## DATA FOR THIS EXERCISE
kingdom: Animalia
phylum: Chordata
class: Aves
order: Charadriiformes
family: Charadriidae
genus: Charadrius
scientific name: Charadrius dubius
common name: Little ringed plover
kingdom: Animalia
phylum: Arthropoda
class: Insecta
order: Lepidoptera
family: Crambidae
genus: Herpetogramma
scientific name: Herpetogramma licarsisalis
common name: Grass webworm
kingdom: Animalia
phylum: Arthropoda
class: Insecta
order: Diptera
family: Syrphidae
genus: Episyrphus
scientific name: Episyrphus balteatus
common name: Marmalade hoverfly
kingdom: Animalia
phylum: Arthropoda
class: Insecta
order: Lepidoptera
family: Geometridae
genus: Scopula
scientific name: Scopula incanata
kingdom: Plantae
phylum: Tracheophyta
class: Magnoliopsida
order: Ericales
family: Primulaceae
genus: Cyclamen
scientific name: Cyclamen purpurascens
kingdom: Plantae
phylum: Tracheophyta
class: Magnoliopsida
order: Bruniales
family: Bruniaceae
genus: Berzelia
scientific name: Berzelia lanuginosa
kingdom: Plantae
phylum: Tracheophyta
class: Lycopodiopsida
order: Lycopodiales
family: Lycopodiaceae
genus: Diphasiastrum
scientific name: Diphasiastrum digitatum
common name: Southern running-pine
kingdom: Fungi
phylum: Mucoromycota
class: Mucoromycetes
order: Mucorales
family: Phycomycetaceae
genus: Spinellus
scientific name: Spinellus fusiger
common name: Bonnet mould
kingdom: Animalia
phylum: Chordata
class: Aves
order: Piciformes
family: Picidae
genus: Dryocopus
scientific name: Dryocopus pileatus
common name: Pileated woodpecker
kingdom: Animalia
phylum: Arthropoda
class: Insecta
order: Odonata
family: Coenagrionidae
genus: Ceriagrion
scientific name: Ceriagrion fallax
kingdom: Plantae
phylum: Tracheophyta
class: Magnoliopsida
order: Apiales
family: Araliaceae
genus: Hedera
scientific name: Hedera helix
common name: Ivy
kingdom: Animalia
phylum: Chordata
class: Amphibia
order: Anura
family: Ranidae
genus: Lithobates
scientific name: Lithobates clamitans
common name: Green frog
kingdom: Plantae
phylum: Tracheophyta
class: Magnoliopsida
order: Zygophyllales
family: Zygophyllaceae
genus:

## EXERCISE PROMPT
Rewrite all the lines for the items above, substituting "binomial name" for each "scientific name" and leaving everything else unchanged.

## WRITTEN SOLUTION
kingdom: Animalia
phylum: Chordata
class: Aves
order: Charadriiformes
family: Charadriidae
genus: Charadrius
binomial name: Charadrius dubius
common name: Little ringed plover
kingdom: Animalia
phylum: Arthropoda
class: Insecta
order: Lepidoptera
family: Crambidae
genus: Herpetogramma
binomial name: Herpetogramma licarsisalis
common name: Grass webworm
kingdom: Animalia
phylum: Arthropoda
class: Insecta
order: Diptera
family: Syrphidae
genus: Episyrphus
binomial name: Episyrphus balteatus
common name: Marmalade hoverfly
kingdom: Animalia
phylum: Arthropoda
class: Insecta
order: Lepidoptera
family: Geometridae
genus: Scopula
binomial name: Scopula incanata
kingdom: Plantae
phylum: Tracheophyta
class: Magnoliopsida
order: Ericales
family: Primulaceae
genus: Cyclamen
binomial name: Cyclamen purpurascens
kingdom: Plantae
phylum: Tracheophyta
class: Magnoliopsida
order: Bruniales
family: Bruniaceae
genus: Berzelia
binomial name: Berzelia lanuginosa
kingdom: Plantae
phylum: Tracheophyta
class: Lycopodiopsida
order: Lycopodiales
family: Lycopodiaceae
genus: Diphasiastrum
binomial name: Diphasiastrum digitatum
common name: Southern running-pine
kingdom: Fungi
phylum: Mucoromycota
class: Mucoromycetes
order: Mucorales
family: Phycomycetaceae
genus: Spinellus
binomial name: Spinellus fusiger
common name: Bonnet mould
kingdom: Animalia
phylum: Chordata
class: Aves
order: Piciformes
family: Picidae
genus: Dryocopus
binomial name: Dryocopus pileatus
common name: Pileated woodpecker
kingdom: Animalia
phylum: Arthropoda
class: Insecta
order: Odonata
family: Coenagrionidae
genus: Ceriagrion
binomial name: Ceriagrion fallax
kingdom: Plantae
phylum: Tracheophyta
class: Magnoliopsida
order: Apiales
family: Araliaceae
genus: Hedera
binomial name: Hedera helix
common name: Ivy
kingdom: Animalia
phylum: Chordata
class: Amphibia
order: Anura
family: Ranidae
genus: Lithobates
binomial name: Lithobates clamitans
common name: Green frog
kingdom: Plantae
phylum: Tracheophyta
class: Magnoliopsida
order: Zygophyllales
family: Zygophyllaceae
genus:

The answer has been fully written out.